Pregnant Worker Bill Passes Committee, But Not What Advocates Hoped For
Pregnant workers could ask for workplace accommodations under a new bill headed to the House floor, but employers wouldn’t be required to grant them. Several groups say it’s a start to help expectant mothers and their babies, but doesn’t go far enough.
Accommodations for pregnant workers could include things like extra bathroom breaks or limiting heavy lifting. The legislation would require employers to receive requests and respond to them in a “reasonable time frame” and without retaliation.
Employment law expert Deborah Widiss testified that, under two federal laws, many employers may already be required to provide accommodations. But if that isn’t mirrored in state law, she said employers could be confused about their responsibility.
“I think it just creates the risk that businesses end up exposing themselves to more legal liability without really taking a step forward for pregnant workers,” she said.
Join the conversation and sign up for the Indiana Two-Way. Text "Indiana" to 73224. Your comments and questions in response to our weekly text help us find the answers you need on COVID-19 and other statewide issues.
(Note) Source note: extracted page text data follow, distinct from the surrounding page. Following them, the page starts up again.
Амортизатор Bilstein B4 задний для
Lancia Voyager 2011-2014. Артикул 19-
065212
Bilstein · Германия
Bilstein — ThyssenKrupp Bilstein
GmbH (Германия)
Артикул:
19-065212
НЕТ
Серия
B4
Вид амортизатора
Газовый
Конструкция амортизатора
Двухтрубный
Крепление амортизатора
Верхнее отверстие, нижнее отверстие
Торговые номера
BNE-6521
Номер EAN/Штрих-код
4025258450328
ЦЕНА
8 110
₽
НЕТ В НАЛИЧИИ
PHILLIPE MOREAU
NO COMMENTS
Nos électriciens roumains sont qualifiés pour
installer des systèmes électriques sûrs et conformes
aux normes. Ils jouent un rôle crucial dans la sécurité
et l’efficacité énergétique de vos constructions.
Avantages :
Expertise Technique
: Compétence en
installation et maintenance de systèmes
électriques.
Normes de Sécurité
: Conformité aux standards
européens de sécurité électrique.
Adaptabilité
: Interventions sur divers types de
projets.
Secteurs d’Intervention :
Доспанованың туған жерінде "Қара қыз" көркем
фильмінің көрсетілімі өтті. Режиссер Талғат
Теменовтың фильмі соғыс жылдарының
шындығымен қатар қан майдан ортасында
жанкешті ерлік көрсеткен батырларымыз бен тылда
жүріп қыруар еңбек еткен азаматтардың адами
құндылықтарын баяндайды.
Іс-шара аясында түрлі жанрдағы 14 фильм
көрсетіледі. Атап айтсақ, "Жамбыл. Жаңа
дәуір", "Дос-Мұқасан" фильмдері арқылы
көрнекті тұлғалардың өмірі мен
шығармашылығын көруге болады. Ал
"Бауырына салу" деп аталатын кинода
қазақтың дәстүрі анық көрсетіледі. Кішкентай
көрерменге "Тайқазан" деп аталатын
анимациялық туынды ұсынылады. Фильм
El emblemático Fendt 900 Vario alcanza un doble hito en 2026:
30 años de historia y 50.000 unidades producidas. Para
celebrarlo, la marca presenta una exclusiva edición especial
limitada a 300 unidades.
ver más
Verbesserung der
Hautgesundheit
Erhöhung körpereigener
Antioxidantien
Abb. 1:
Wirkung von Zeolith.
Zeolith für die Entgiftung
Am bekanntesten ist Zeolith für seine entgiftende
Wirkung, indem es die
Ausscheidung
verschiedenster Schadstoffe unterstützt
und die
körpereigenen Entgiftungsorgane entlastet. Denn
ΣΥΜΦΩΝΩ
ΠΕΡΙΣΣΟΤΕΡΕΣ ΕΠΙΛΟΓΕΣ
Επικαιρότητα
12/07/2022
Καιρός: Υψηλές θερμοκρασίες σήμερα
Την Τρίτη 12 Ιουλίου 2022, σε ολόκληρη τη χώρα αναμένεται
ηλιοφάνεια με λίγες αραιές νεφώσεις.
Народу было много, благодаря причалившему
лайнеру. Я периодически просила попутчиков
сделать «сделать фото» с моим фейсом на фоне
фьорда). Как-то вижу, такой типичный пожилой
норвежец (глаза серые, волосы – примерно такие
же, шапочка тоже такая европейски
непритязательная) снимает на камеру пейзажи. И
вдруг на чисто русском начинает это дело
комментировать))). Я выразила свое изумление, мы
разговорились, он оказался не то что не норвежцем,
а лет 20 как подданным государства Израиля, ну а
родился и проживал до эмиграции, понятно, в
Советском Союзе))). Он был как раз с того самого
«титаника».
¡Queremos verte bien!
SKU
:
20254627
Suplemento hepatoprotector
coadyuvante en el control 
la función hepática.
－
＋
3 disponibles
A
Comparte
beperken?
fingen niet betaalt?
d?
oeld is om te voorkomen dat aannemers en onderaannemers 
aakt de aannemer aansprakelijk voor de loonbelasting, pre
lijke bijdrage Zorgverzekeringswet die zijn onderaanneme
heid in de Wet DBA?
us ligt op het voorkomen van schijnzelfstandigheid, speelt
Meanwhile, other bills that would require employers to provide accommodations have not been scheduled for committee discussion, despite the issue being part of Gov. Eric Holcomb's legislative agenda.
Eva Bell, a mother and organizer for Hoosier Action, urged lawmakers in the House committee to instead discuss and vote on another bill that would require accommodations.
"This state needs pregnancy accommodations, just like all our neighboring states," Bell said. "Unfortuantely, this bill doesn't provide any real protection for women and babies ... we urge you to pass real accommodations in HB1358."
Several lawmakers commented that it was a "good step" and a "step in the right direction," but supported discussion about requiring accommodations from employers. It passed the committee with a vote of 12-1.